SLUSA preemption would prevent the estate from assigning certain legal claims to any class of creditors or equity holders containing more than 50 persons, but it would allow assignment to classes with fewer constituents. This result would make little sense, as we see no indication that Congress's aim in fashioning the "covered class action" definition was to control the number of constituents to whom a bankruptcy estate's claim is assigned. Rather, the statutory text and legislative history signal that the definition was designed to prevent securities-claims owners from bringing what are, in effect, class actions by assigning claims to a single entity. Put simply, Congress's goal was to prevent a class of securities plaintiffs from running their claims through a single entity, not to prevent a single bankruptcy estate from assigning its claims to an entity capable of acting to protect the common interests of a class of people. Moreover, it is difficult to see what purpose would be served by holding otherwise. If we held that the key issue is to whom a claim is assigned, then we would likely see two results. First, we might see parties to bankruptcies engage in some rather creative class construction to keep numbers below 51. Parties' ability to do this would not turn on any factor related to preventing frivolous securities litigation, but on the creativity of the parties' lawyers and the particulars of a debtor's pre-petition liabilities.

With regard to the Swiss banking law claims, the panel concluded that the Uniform Standards Act, which applies to claims "based upon the statutory or common law of any State," did not preclude actions for foreign law violations. Initially, the court rejected the banks' claim that Congress intended to preempt such foreign law claims. The court cited language that "[i]t is not our job to speculate upon congressional motives; our job is to hew as closely as possible to the meaning of the words Congress enacted." Because Congress could have defined a state to include foreign jurisdictions, and had done so in other legislation, the court declined to extend the definition in this case.

The claims also did not arise from or incorporate state law claims, and were not dependent on state law, including New Jersey's choice of law provisions. To conclude that, within the intendment of SLUSA, those claims are "based upon the . . . law of New Jersey would require attributing to Congress a subtlety of such exquisite reach as to have no place in the legislative process," stated the court.

LaSala v. Bordier et Cie (3rdCir) is reported at 94,597.

Provided material:

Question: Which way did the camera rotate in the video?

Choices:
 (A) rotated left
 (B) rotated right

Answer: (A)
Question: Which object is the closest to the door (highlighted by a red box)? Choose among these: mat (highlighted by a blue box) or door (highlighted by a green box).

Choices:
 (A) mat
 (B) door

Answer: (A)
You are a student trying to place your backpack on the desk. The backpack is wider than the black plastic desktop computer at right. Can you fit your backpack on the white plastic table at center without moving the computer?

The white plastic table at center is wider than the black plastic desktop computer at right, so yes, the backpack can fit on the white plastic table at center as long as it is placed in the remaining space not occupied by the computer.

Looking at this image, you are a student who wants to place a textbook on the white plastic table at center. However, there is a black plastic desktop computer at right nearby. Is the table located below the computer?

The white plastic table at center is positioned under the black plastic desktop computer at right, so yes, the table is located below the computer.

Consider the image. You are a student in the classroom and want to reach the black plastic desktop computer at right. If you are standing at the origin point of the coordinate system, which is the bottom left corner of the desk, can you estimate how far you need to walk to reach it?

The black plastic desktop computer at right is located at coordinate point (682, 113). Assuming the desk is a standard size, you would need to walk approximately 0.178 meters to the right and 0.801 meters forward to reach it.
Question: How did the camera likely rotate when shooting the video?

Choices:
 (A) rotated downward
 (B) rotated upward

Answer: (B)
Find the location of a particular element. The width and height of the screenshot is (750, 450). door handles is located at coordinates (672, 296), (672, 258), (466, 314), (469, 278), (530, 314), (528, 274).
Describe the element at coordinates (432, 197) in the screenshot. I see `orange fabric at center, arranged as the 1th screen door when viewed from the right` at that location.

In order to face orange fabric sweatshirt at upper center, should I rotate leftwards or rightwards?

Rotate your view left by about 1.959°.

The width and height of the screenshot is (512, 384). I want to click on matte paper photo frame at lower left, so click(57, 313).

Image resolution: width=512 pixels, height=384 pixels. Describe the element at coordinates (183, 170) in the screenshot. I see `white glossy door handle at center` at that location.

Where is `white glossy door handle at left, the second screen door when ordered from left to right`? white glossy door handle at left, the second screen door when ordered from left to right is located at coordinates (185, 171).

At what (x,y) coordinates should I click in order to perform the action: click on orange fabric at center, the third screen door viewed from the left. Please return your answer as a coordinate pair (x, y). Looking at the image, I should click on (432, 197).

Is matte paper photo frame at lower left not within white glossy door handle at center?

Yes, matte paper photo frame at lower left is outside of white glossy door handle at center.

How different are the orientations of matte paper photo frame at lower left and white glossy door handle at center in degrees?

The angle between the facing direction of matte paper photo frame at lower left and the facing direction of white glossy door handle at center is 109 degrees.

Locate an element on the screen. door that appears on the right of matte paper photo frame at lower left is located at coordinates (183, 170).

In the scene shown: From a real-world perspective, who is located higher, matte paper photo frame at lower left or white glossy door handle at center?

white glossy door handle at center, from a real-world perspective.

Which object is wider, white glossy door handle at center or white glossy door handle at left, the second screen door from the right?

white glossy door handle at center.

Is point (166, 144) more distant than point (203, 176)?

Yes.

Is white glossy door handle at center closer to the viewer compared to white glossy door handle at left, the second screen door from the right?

Your task: Write out the SLUSA passage again, starting with "The claims also" and going on through "stated the court.", but swap "subtlety" for "nuance". The records have nothing to do with the SLUSA passage.

Exercise result:
The claims also did not arise from or incorporate state law claims, and were not dependent on state law, including New Jersey's choice of law provisions. To conclude that, within the intendment of SLUSA, those claims are "based upon the . . . law of New Jersey would require attributing to Congress a nuance of such exquisite reach as to have no place in the legislative process," stated the court.